_TASK DESCRIPTION_
Below, some lines carry pictures; leave those pictures out and retype exactly the lines from the one with "este reinstaurarea monarhiei" through the one with "onómica y Sociales".

——

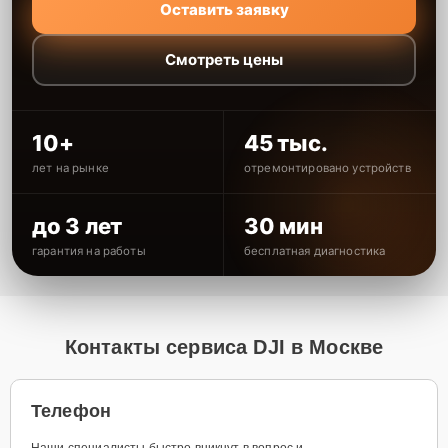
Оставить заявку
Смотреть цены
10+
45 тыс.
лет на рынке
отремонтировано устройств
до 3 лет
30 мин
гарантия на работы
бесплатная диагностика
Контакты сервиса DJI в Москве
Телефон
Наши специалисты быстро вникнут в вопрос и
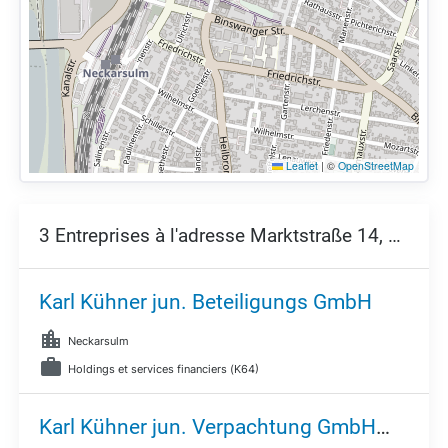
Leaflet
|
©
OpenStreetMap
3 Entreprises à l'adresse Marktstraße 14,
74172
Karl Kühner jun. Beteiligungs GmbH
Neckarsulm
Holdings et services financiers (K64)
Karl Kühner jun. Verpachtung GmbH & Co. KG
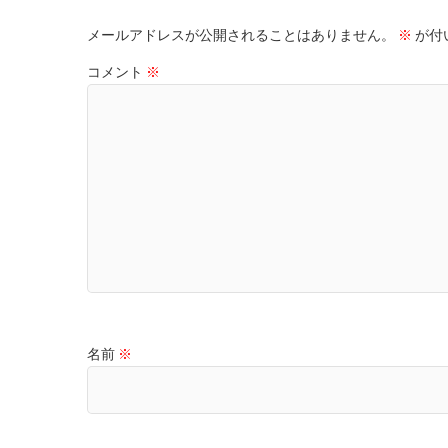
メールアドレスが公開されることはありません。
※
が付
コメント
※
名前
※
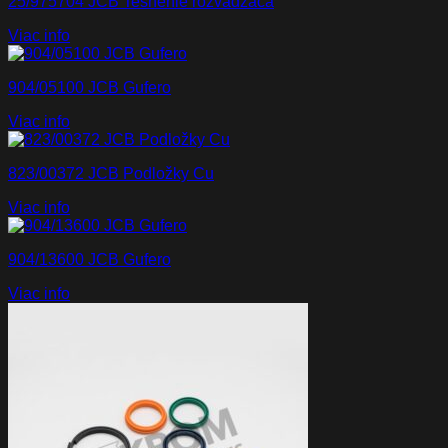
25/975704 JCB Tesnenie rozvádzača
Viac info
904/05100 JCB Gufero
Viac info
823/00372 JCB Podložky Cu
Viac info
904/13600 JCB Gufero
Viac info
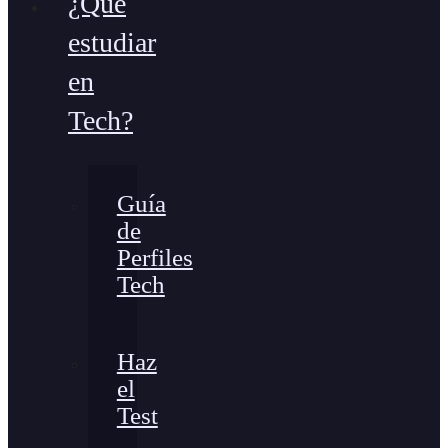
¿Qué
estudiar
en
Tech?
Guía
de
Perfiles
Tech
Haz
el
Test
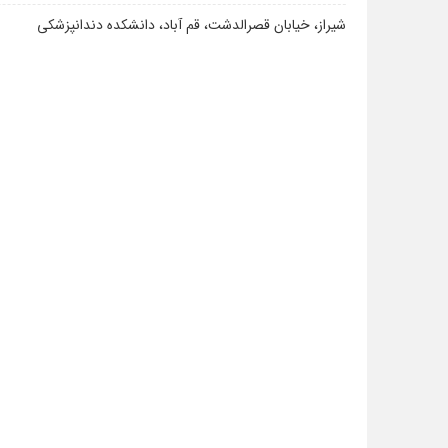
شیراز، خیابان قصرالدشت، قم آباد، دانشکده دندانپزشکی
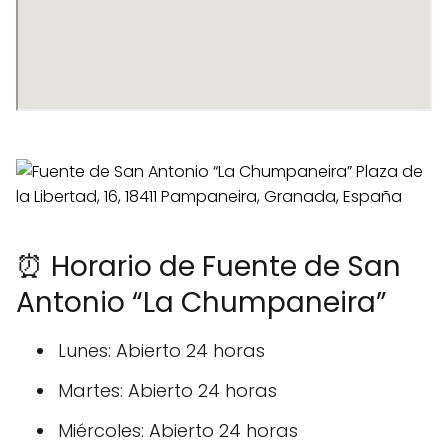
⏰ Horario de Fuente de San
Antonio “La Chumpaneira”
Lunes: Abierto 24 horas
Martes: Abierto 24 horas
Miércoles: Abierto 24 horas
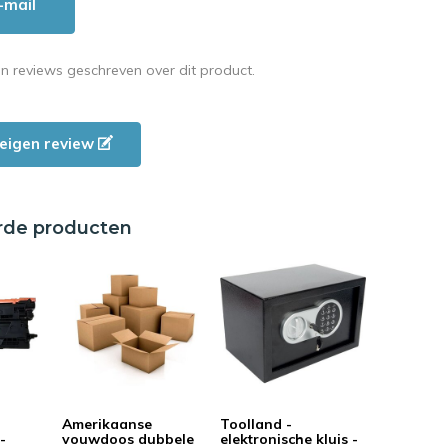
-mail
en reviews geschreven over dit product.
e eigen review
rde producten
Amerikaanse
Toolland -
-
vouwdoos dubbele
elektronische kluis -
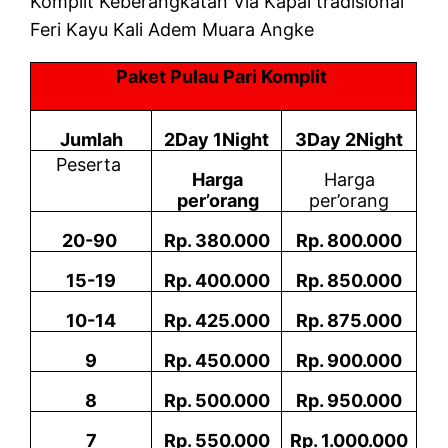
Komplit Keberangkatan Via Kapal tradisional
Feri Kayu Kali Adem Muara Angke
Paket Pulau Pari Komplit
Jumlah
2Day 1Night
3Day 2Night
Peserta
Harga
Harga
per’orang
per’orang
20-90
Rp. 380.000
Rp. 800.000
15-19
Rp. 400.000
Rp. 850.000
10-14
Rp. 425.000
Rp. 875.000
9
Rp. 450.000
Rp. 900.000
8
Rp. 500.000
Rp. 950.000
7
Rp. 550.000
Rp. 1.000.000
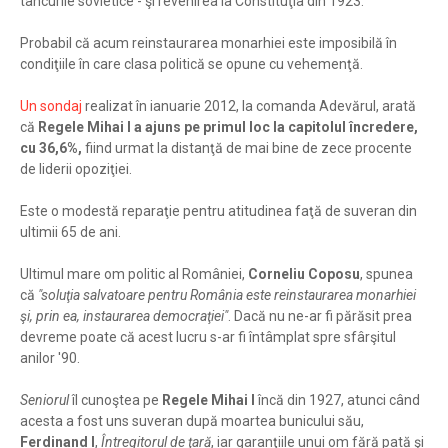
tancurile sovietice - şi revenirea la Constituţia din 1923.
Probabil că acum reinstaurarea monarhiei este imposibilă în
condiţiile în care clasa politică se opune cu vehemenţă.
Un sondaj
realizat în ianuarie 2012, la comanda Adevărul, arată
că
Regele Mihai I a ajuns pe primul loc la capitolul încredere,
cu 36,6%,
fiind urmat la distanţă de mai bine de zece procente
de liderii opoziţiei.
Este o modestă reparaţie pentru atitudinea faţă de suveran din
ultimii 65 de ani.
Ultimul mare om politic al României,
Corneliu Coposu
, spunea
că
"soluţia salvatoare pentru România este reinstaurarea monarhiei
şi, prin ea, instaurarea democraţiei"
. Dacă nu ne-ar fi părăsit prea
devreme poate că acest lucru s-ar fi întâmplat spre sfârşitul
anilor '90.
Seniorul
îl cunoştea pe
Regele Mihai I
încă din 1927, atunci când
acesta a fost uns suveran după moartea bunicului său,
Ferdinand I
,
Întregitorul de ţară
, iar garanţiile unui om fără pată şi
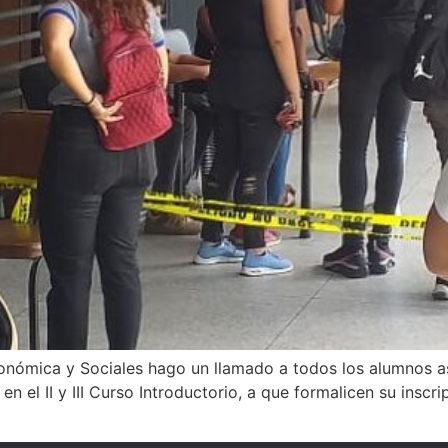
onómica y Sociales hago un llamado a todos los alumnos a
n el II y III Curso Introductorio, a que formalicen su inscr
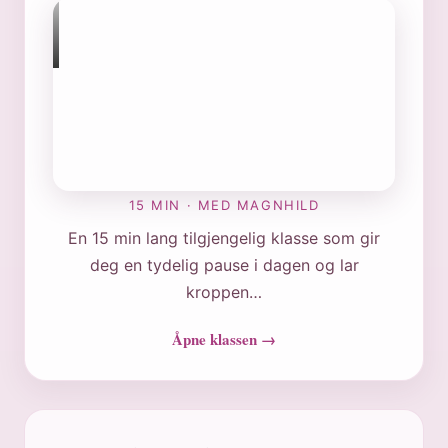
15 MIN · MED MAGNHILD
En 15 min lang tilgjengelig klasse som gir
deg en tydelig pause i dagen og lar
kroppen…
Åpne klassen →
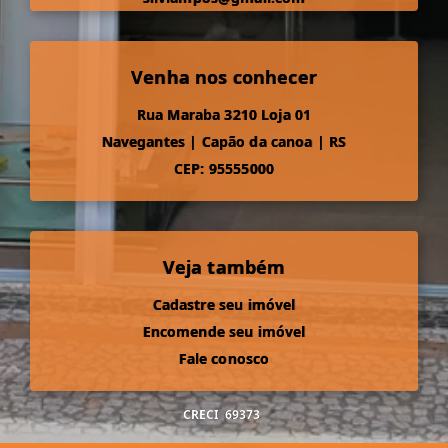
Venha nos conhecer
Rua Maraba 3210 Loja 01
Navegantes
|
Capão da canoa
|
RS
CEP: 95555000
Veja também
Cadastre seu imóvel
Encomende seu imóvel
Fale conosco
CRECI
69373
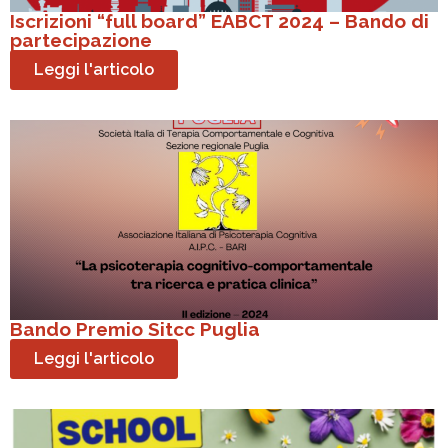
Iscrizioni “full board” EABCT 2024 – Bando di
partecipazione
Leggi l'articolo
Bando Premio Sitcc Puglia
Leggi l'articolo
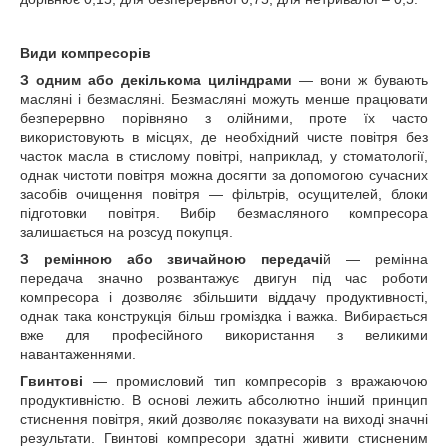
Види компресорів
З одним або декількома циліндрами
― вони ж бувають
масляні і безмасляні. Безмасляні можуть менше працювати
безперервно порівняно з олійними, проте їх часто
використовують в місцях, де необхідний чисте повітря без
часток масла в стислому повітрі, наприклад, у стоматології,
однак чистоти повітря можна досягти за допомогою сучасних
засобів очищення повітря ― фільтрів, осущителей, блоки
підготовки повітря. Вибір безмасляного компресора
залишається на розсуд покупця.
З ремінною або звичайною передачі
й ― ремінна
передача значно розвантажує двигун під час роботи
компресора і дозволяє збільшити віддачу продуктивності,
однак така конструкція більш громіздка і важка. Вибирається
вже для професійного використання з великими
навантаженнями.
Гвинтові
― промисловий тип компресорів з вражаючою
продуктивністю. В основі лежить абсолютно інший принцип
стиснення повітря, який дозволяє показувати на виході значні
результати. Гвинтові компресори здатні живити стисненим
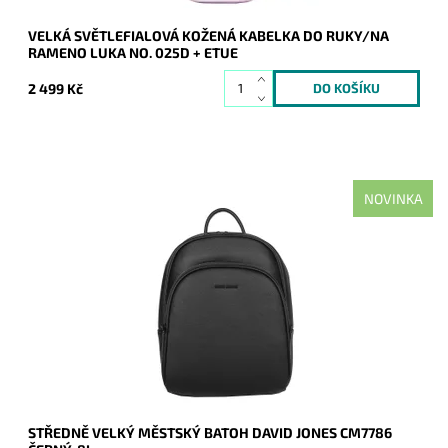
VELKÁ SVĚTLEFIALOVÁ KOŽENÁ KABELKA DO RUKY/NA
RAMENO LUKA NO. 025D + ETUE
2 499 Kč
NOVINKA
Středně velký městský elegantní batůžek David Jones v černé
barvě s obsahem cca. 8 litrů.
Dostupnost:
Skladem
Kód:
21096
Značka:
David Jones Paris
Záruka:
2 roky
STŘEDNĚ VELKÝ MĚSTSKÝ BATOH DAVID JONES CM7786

——

_EXPECTED ANSWER_
"soluţia salvatoare pentru România este reinstaurarea monarhiei
şi, prin ea, instaurarea democraţiei"
. Dacă nu ne-ar fi părăsit prea
devreme poate că acest lucru s-ar fi întâmplat spre sfârşitul
anilor '90.
Seniorul
îl cunoştea pe
Regele Mihai I
încă din 1927, atunci când
acesta a fost uns suveran după moartea bunicului său,
Ferdinand I
,
Întregitorul de ţară
, iar garanţiile unui om fără pată şi
onómica y Sociales hago un llamado a todos los alumnos a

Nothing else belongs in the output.